Give anyone a kanken test and see if they can nail the reading section 100% on levels higher than 3級... probably not? Time for the dictionary.

I have no idea what this means.

I think my point refers not to being able to read one book but being able to pick up book after book after book after book and have virtually no trouble.

I can pick up book after book after book with virtually no trouble.  Does that mean I know every word in each book? Hell no.  But I'm not having any trouble.

I'm going to ask as many Japanese as I can about it and see what they have to say. I do remember asking someone recently if they read a novel would there be things in there that they couldn't read and the answer was yes.

This is exactly what I said in my last post, so I don't know what your point is here.

Remember I'm talking about pretty much never needing a dictionary again.

Why would this be a goal for anyone?  Dictionaries exist so that you can refer to them from time to time.  Not so that you can memorize their contents and never use them again.

mezbup Member
From: sausage lip Registered: 2008-09-18 Posts: 1681 Website

You reckon you know 1200 but passed JLPT1? I don't doubt you passed JLPT1, sounds like your reading is at a pretty good level! I think perhaps you know more than you think you do numbers wise.

If you're happy, you're happy and there's no arguing with that. IMO you only learn kanji and vocab BY reading (after you're done with "study materials").

I'd still argue a few unknown words per page isn't fluent reading to a native level. It's at the reading with a dictionary level but just skipping things. It isn't a complete understanding. If it's 1 or 2 words per chapter that's not at all bad and you could definitely call that fluent reading. If it's 1 or 2 per book then you've reached a very high level.

I skip stuff when I read for pleasure but look up what I want to know or feel I need to know for comprehension purposes. When reading news, tech articles or web pages I usually look up every word I don't know for learning purposes. I understand there's a big difference, pleasure reading should be pleasurable.

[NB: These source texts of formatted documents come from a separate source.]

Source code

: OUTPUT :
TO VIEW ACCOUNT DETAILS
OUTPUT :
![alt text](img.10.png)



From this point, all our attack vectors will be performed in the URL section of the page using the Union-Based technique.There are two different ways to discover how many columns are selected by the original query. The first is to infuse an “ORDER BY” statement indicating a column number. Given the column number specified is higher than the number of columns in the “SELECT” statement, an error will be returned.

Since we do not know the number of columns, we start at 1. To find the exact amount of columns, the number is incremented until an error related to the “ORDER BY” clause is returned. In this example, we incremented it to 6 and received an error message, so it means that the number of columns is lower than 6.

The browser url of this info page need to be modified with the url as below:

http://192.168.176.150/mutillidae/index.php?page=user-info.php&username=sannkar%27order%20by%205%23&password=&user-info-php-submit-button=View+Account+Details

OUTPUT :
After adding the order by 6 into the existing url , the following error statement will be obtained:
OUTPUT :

Personally I'm aiming for a very high level of reading, I don't see the point in aiming low.
Why the hell not be able to read 3000 kanji? If you read all the time and Anki whatever you come across you'll get there eventually anyway. It'll probably take me the next 11 months to get to a level I'm OK with and 24 months to get to the level I'm aiming for.

Fillanzea Member
From: New York, NY Registered: 2009-10-02 Posts: 534 Website

I do think I have a kind of vague, ambient knowledge of more than 1200 kanji. And I did study kanji to pass JLPT 1, but I don't remember that much of what I studied.

I certainly agree that you only learn kanji and vocab by reading, and that's precisely why I wanted to start reading even when the number of kanji I'd studied was still fairly low. I tried for a while to study kanji, but what I came to realize was that it would tumble right out of my head unless I'd built up a familiarity with that kanji through reading.

I may be using "fluent" in a different sense than you are; I don't mean "native-level." I mean fluidly, smoothly. If I look at my advanced Japanese classes in college, a lot of my classmates essentially read word by word by word; they could know all the individual words but they had a hard time processing the text as sentences and paragraphs. And I think it's because I spent a ton of time outside class reading native materials, even when there were several words per page I didn't understand.

I do put a bunch of sentences in Anki. If I put everything I came across into Anki then either I would spend my whole life doing Anki, or I would have to severely cut down my pleasure reading. So I set some time aside to read for pleasure (usually on the subway) and some time to put sentences into Anki. I am certainly aiming for a level where I can read the major Meiji literature with a high level of fluency -- I just think that reading and vocabulary study are going to be more useful for that than kanji study.

Anyway, it seems like we're not actually that far apart. I didn't mean to get combative. I just resented the implication that I wasn't doing anything more than decoding.